### GIVEN ENTRIES

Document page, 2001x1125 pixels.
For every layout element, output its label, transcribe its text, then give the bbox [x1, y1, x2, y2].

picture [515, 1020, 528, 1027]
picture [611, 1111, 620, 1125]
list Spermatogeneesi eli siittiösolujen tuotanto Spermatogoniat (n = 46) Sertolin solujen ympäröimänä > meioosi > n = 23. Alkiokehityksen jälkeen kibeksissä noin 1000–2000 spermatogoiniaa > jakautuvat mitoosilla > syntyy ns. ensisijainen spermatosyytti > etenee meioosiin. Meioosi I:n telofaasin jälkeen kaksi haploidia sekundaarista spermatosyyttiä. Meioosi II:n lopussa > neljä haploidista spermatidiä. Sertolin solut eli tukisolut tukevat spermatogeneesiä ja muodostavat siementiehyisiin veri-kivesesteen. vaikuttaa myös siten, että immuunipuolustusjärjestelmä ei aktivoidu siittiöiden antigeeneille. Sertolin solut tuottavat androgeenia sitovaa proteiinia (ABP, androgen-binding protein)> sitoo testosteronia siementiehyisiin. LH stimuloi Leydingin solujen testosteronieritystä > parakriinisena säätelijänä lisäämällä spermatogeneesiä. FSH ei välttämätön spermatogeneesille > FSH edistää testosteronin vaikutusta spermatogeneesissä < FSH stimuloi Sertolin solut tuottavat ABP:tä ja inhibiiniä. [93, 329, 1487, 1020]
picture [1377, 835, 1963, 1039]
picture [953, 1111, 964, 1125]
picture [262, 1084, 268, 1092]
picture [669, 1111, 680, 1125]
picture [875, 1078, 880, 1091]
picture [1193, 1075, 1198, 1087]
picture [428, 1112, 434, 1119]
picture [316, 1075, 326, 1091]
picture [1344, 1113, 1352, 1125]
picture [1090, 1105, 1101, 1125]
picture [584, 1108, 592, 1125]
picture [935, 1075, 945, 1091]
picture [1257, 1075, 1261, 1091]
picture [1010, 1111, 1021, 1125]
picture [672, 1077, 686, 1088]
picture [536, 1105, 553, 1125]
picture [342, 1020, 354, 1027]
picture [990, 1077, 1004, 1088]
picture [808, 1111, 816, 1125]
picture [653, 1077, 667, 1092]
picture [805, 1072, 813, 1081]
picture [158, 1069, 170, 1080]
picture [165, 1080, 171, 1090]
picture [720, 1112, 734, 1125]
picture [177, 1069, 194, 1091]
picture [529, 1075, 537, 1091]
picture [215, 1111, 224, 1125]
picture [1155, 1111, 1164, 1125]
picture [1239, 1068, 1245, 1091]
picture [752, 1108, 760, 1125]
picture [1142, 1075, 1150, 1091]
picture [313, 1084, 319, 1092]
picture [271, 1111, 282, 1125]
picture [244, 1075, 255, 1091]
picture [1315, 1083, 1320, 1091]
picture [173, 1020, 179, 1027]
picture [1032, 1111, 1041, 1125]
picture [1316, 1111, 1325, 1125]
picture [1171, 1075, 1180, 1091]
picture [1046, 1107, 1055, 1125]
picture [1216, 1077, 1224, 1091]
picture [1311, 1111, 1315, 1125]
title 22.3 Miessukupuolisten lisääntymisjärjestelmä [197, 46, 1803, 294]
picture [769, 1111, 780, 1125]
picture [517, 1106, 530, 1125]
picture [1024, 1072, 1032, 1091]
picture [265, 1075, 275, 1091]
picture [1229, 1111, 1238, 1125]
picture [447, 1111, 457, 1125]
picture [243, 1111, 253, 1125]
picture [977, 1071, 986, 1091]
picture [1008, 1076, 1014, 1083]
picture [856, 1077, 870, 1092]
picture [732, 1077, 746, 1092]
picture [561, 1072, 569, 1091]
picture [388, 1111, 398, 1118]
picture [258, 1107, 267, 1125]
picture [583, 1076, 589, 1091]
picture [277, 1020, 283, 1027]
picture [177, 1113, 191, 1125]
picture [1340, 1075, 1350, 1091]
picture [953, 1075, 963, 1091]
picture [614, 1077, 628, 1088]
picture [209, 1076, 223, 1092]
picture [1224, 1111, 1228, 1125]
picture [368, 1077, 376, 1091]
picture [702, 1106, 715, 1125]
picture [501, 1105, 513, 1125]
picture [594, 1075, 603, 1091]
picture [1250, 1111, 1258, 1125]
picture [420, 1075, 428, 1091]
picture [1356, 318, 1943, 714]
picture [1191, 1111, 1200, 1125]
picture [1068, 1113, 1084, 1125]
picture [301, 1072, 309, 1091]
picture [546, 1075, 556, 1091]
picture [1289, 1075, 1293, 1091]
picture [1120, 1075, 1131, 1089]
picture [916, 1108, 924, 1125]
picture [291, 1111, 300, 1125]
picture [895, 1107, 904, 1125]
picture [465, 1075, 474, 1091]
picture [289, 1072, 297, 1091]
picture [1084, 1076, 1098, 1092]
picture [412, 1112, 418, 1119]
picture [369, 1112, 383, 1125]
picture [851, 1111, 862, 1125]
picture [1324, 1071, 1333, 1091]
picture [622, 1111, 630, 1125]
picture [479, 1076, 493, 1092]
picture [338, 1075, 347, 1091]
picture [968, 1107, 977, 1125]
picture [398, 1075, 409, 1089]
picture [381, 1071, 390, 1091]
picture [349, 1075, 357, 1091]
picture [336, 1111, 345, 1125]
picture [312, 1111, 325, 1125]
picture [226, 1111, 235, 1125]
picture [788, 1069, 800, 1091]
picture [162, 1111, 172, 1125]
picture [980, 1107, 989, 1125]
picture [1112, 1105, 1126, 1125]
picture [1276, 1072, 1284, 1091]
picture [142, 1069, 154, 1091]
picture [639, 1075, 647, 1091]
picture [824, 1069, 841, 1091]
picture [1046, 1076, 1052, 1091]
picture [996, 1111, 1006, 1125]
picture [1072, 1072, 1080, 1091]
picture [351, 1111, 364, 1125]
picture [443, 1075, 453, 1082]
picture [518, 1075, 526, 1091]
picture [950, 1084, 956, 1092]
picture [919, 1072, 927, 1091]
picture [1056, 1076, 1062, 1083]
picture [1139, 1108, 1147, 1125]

### TRY IT
Write out every entry again so that each line matches the original exactly.

### EXERCISE OUTPUT
Document page, 2001x1125 pixels.
For every layout element, output its label, transcribe its text, then give the bbox [x1, y1, x2, y2].

picture [515, 1020, 528, 1027]
picture [611, 1111, 620, 1125]
list Spermatogeneesi eli siittiösolujen tuotanto Spermatogoniat (n = 46) Sertolin solujen ympäröimänä > meioosi > n = 23. Alkiokehityksen jälkeen kibeksissä noin 1000–2000 spermatogoiniaa > jakautuvat mitoosilla > syntyy ns. ensisijainen spermatosyytti > etenee meioosiin. Meioosi I:n telofaasin jälkeen kaksi haploidia sekundaarista spermatosyyttiä. Meioosi II:n lopussa > neljä haploidista spermatidiä. Sertolin solut eli tukisolut tukevat spermatogeneesiä ja muodostavat siementiehyisiin veri-kivesesteen. vaikuttaa myös siten, että immuunipuolustusjärjestelmä ei aktivoidu siittiöiden antigeeneille. Sertolin solut tuottavat androgeenia sitovaa proteiinia (ABP, androgen-binding protein)> sitoo testosteronia siementiehyisiin. LH stimuloi Leydingin solujen testosteronieritystä > parakriinisena säätelijänä lisäämällä spermatogeneesiä. FSH ei välttämätön spermatogeneesille > FSH edistää testosteronin vaikutusta spermatogeneesissä < FSH stimuloi Sertolin solut tuottavat ABP:tä ja inhibiiniä. [93, 329, 1487, 1020]
picture [1377, 835, 1963, 1039]
picture [953, 1111, 964, 1125]
picture [262, 1084, 268, 1092]
picture [669, 1111, 680, 1125]
picture [875, 1078, 880, 1091]
picture [1193, 1075, 1198, 1087]
picture [428, 1112, 434, 1119]
picture [316, 1075, 326, 1091]
picture [1344, 1113, 1352, 1125]
picture [1090, 1105, 1101, 1125]
picture [584, 1108, 592, 1125]
picture [935, 1075, 945, 1091]
picture [1257, 1075, 1261, 1091]
picture [1010, 1111, 1021, 1125]
picture [672, 1077, 686, 1088]
picture [536, 1105, 553, 1125]
picture [342, 1020, 354, 1027]
picture [990, 1077, 1004, 1088]
picture [808, 1111, 816, 1125]
picture [653, 1077, 667, 1092]
picture [805, 1072, 813, 1081]
picture [158, 1069, 170, 1080]
picture [165, 1080, 171, 1090]
picture [720, 1112, 734, 1125]
picture [177, 1069, 194, 1091]
picture [529, 1075, 537, 1091]
picture [215, 1111, 224, 1125]
picture [1155, 1111, 1164, 1125]
picture [1239, 1068, 1245, 1091]
picture [752, 1108, 760, 1125]
picture [1142, 1075, 1150, 1091]
picture [313, 1084, 319, 1092]
picture [271, 1111, 282, 1125]
picture [244, 1075, 255, 1091]
picture [1315, 1083, 1320, 1091]
picture [173, 1020, 179, 1027]
picture [1032, 1111, 1041, 1125]
picture [1316, 1111, 1325, 1125]
picture [1171, 1075, 1180, 1091]
picture [1046, 1107, 1055, 1125]
picture [1216, 1077, 1224, 1091]
picture [1311, 1111, 1315, 1125]
title 22.3 Miessukupuolisten lisääntymisjärjestelmä [197, 46, 1803, 294]
picture [769, 1111, 780, 1125]
picture [517, 1106, 530, 1125]
picture [1024, 1072, 1032, 1091]
picture [265, 1075, 275, 1091]
picture [1229, 1111, 1238, 1125]
picture [447, 1111, 457, 1125]
picture [243, 1111, 253, 1125]
picture [977, 1071, 986, 1091]
picture [1008, 1076, 1014, 1083]
picture [856, 1077, 870, 1092]
picture [732, 1077, 746, 1092]
picture [561, 1072, 569, 1091]
picture [388, 1111, 398, 1118]
picture [258, 1107, 267, 1125]
picture [583, 1076, 589, 1091]
picture [277, 1020, 283, 1027]
picture [177, 1113, 191, 1125]
picture [1340, 1075, 1350, 1091]
picture [953, 1075, 963, 1091]
picture [614, 1077, 628, 1088]
picture [209, 1076, 223, 1092]
picture [1224, 1111, 1228, 1125]
picture [368, 1077, 376, 1091]
picture [702, 1106, 715, 1125]
picture [501, 1105, 513, 1125]
picture [594, 1075, 603, 1091]
picture [1250, 1111, 1258, 1125]
picture [420, 1075, 428, 1091]
picture [1356, 318, 1943, 714]
picture [1191, 1111, 1200, 1125]
picture [1068, 1113, 1084, 1125]
picture [301, 1072, 309, 1091]
picture [546, 1075, 556, 1091]
picture [1289, 1075, 1293, 1091]
picture [1120, 1075, 1131, 1089]
picture [916, 1108, 924, 1125]
picture [291, 1111, 300, 1125]
picture [895, 1107, 904, 1125]
picture [465, 1075, 474, 1091]
picture [289, 1072, 297, 1091]
picture [1084, 1076, 1098, 1092]
picture [412, 1112, 418, 1119]
picture [369, 1112, 383, 1125]
picture [851, 1111, 862, 1125]
picture [1324, 1071, 1333, 1091]
picture [622, 1111, 630, 1125]
picture [479, 1076, 493, 1092]
picture [338, 1075, 347, 1091]
picture [968, 1107, 977, 1125]
picture [398, 1075, 409, 1089]
picture [381, 1071, 390, 1091]
picture [349, 1075, 357, 1091]
picture [336, 1111, 345, 1125]
picture [312, 1111, 325, 1125]
picture [226, 1111, 235, 1125]
picture [788, 1069, 800, 1091]
picture [162, 1111, 172, 1125]
picture [980, 1107, 989, 1125]
picture [1112, 1105, 1126, 1125]
picture [1276, 1072, 1284, 1091]
picture [142, 1069, 154, 1091]
picture [639, 1075, 647, 1091]
picture [824, 1069, 841, 1091]
picture [1046, 1076, 1052, 1091]
picture [996, 1111, 1006, 1125]
picture [1072, 1072, 1080, 1091]
picture [351, 1111, 364, 1125]
picture [443, 1075, 453, 1082]
picture [518, 1075, 526, 1091]
picture [950, 1084, 956, 1092]
picture [919, 1072, 927, 1091]
picture [1056, 1076, 1062, 1083]
picture [1139, 1108, 1147, 1125]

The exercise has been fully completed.